Willoughby pursed his lips. “The only way would be to read every file in every box.”

“That'd take a team of investigators several weeks.”

“Months,” Willoughby corrected. “And you still might not find them.”

“Why not?”

“In eighty-five, heavy rains flooded this room and saturated everything within two feet from the floor. Those files were hauled to the dump. The files that weren't totally ruined are the ones you see here.”

“And smell,” Miller said.

“Unfortunately. It takes me weeks to purge my system of mold and mildew spores after I come down here.” Willoughby sneezed three times in rapid succession.

Miller did, too, and so did Escalante.

“This is a dead end,” he told her. “Let's get back to Santa Rita where we might do some good without ruining our health.”

 

Miller headed his car north on I-805. Miramar Naval Air Station was sliding by the right side of the car and four F/A-18 Hornets were taxiing toward the runway when Escalante punched Miller's arm.

“Huh?”

“Turn around and go back to the school.”

“What for?”

“I know how to get the information we're after.”

“So do I, but I don't want to breathe mold spores or wear a gas mask and fight off basement rats for two months.”

“If I'm right, it'll only take five minutes. Turn around.”

He flipped a U at Highway 274. “You gonna share your revolutionary investigative strategy with me?”

“Patience.”

•   •   •

“You're back already?” Willoughby asked. “Did you forget something?

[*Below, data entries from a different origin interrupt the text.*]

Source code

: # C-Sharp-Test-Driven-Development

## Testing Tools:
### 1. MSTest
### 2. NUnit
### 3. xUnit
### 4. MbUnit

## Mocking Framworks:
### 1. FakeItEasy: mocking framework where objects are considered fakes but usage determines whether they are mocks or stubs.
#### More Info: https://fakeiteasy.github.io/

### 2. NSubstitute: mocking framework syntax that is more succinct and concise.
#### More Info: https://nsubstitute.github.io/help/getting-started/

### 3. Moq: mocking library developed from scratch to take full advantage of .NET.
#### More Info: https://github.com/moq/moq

“Do you have old yearbooks for the sixties and seventies?”

“Sure.”

“There's one published each year, with names and pictures of all the students, right?”

Willoughby's face broke into a grin. “Very clever. Follow me to the school library.”

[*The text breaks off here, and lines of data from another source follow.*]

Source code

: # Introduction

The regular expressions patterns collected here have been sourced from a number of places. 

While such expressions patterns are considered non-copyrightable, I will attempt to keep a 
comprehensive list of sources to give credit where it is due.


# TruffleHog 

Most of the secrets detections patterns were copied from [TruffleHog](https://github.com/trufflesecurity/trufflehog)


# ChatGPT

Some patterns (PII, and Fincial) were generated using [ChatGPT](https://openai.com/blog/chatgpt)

They were arranged on a dusty shelf in a room behind the library's office, along with hundreds of out-of-date textbooks. “Take them—we keep the excess copies that aren't sold—I've got dozens.”

 

They were passing Miramar NAS again when Miller said, “That was good thinking. It would've never occurred to me. You're a natural investigator.”

He strummed his fingers on the steering wheel in time to imaginary music as he thought. “We concentrate on football players. Fifty guys per team for seven years is three-fifty. Allowing for boys who played several years, it's no more than a couple hundred.”

“I thought there were eleven players on a football team.”

“Eleven on the field at once, but there are different positions and substitutes. If we run those two hundred players through DMV for Santa Rita, San Benito, Monterey, and Santa Clara County residents, we'll prune it to a dozen or two.”

“Manageable,” Escalante agreed, then added, “Speaking of teams—we make a good one.”

“Not good, great.” He watched her for a reaction.

“If you don't keep your eyes on the road you'll kill us both.”